El dolor encuentra escondites infinitos.

Se agazapa entre las sábanas. Busca hueco en las almohadas.

Deja el mantel vacío y el plato desnudo, abrazando las tímidas cucharas como brazos yertos de un acero inoxidable, inexorablemente baldío.

Se queda colgando en las cortinas, hace pliegues con la memoria, embarazadamente difuso sobre el recodo de los armarios.

El dolor conoce todas las leyes del infinito, las transforma y las disuelve, las mutila y multiplica. El dolor es el dios de la frágil vida.

A partir de ahora, toca adoptarlo como a un niño desvalido que se sienta a nuestra mesa con el hambre voraz del infinito, con la herida abierta del amor perdido, con la soledad remota del que ha dejado en el camino la mitad de su existencia.

El dolor, madre mía, ahora, es tu sexto hijo.

Te quiero más allá de mi voz y mis contornos.

UN MAL DÍA LO TIENE CUALQUIERA

-Disculpe señora enfermera, pero creo que mi padre acaba de fallecer.

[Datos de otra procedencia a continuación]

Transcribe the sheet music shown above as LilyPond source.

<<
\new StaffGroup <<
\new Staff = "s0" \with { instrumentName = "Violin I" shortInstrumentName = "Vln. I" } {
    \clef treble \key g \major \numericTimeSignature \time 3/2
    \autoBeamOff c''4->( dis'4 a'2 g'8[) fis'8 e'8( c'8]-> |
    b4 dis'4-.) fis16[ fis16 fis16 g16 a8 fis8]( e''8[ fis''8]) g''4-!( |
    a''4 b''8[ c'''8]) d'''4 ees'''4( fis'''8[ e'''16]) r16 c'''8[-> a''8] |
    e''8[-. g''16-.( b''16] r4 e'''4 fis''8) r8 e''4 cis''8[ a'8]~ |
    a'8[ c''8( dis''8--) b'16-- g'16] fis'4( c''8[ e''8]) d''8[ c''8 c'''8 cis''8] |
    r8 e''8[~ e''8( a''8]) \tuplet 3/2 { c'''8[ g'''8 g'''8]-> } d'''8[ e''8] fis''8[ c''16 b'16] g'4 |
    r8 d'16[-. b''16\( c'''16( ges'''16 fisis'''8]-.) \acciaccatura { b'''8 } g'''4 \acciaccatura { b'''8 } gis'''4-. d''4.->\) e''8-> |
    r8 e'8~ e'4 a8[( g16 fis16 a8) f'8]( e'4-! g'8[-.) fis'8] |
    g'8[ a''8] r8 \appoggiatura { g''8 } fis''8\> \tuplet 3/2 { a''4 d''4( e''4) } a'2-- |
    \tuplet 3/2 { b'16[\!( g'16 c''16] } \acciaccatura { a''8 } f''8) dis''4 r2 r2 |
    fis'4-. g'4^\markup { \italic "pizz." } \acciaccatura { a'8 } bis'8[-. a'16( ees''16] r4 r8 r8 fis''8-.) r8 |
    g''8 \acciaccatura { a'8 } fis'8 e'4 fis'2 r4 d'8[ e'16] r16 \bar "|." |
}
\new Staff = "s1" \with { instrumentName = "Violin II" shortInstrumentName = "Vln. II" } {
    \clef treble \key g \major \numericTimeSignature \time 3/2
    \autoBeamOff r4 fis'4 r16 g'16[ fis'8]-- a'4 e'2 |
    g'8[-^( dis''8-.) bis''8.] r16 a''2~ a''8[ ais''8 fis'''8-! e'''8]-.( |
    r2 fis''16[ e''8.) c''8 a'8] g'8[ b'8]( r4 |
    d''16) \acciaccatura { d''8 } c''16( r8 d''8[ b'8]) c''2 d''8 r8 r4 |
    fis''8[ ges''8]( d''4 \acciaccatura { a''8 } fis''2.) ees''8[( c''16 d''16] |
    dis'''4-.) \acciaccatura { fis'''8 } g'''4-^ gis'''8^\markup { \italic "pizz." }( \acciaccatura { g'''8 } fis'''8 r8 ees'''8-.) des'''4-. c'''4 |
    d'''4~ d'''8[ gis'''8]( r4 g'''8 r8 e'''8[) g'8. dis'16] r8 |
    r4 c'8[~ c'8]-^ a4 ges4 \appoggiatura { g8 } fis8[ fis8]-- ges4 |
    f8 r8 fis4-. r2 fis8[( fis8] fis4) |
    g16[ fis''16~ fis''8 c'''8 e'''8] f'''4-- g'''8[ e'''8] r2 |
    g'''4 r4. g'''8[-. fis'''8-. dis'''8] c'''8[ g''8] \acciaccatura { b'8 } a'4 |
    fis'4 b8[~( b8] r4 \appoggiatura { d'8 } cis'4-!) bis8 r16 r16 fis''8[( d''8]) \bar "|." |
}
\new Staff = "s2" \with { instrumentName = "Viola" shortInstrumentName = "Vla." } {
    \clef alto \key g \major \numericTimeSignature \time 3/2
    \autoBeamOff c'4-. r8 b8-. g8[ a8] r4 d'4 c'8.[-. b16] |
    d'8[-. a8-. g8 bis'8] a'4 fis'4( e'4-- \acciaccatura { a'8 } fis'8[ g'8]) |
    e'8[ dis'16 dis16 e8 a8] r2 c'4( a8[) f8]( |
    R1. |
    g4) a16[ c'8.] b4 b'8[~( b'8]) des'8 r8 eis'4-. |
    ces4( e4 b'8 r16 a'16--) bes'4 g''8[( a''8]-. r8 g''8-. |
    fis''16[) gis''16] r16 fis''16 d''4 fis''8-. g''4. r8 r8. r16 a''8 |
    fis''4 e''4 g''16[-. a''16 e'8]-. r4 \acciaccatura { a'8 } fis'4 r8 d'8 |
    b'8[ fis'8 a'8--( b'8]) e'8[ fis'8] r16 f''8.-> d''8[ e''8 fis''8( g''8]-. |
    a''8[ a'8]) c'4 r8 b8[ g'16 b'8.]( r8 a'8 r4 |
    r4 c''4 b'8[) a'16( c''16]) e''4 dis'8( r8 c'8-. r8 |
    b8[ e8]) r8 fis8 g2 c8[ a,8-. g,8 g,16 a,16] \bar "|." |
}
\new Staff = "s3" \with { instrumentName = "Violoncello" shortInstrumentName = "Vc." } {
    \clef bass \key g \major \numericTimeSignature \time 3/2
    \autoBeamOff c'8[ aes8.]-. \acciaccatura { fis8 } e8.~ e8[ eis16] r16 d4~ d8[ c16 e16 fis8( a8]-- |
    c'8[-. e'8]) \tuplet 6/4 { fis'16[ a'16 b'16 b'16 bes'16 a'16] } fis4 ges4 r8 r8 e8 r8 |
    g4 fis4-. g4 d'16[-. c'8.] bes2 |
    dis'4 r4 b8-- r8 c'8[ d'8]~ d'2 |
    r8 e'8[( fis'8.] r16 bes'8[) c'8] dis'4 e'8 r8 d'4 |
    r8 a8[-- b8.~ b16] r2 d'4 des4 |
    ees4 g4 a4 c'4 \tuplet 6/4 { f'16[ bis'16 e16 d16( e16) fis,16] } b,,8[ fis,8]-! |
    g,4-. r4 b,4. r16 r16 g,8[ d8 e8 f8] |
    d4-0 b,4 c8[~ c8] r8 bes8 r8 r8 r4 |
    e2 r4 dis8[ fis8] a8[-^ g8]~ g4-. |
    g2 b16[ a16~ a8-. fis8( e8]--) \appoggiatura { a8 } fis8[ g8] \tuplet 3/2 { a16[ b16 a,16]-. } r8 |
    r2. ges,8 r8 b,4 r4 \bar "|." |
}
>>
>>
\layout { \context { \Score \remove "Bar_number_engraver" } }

-¿A estas horas? Pues no me viene bien. Es el momento del bífidus, que luego el intestino no me transita nada.

-Lo siento pero… ya no respira.

-Agonizando desde las diez de la mañana y tenía que ser ahora que acabo de entrar al turno. Ya se le podía haber muerto a la de antes, que es asquerosamente amable con todos los pacientes. O a la próxima que tiene la capacidad de empatizar con las familias, especialmente con aquellas que sufren con la pérdida de los familiares. Por cierto ¿usted qué hace aquí? ¿por dónde ha entrado que no la he visto?

-Por la puerta, incluso en los hospitales hay puertas, puertas que se abren y se cierran, algunas para siempre.

-No sé si se lo han explicado, pero no puede estar en contacto con el infectado.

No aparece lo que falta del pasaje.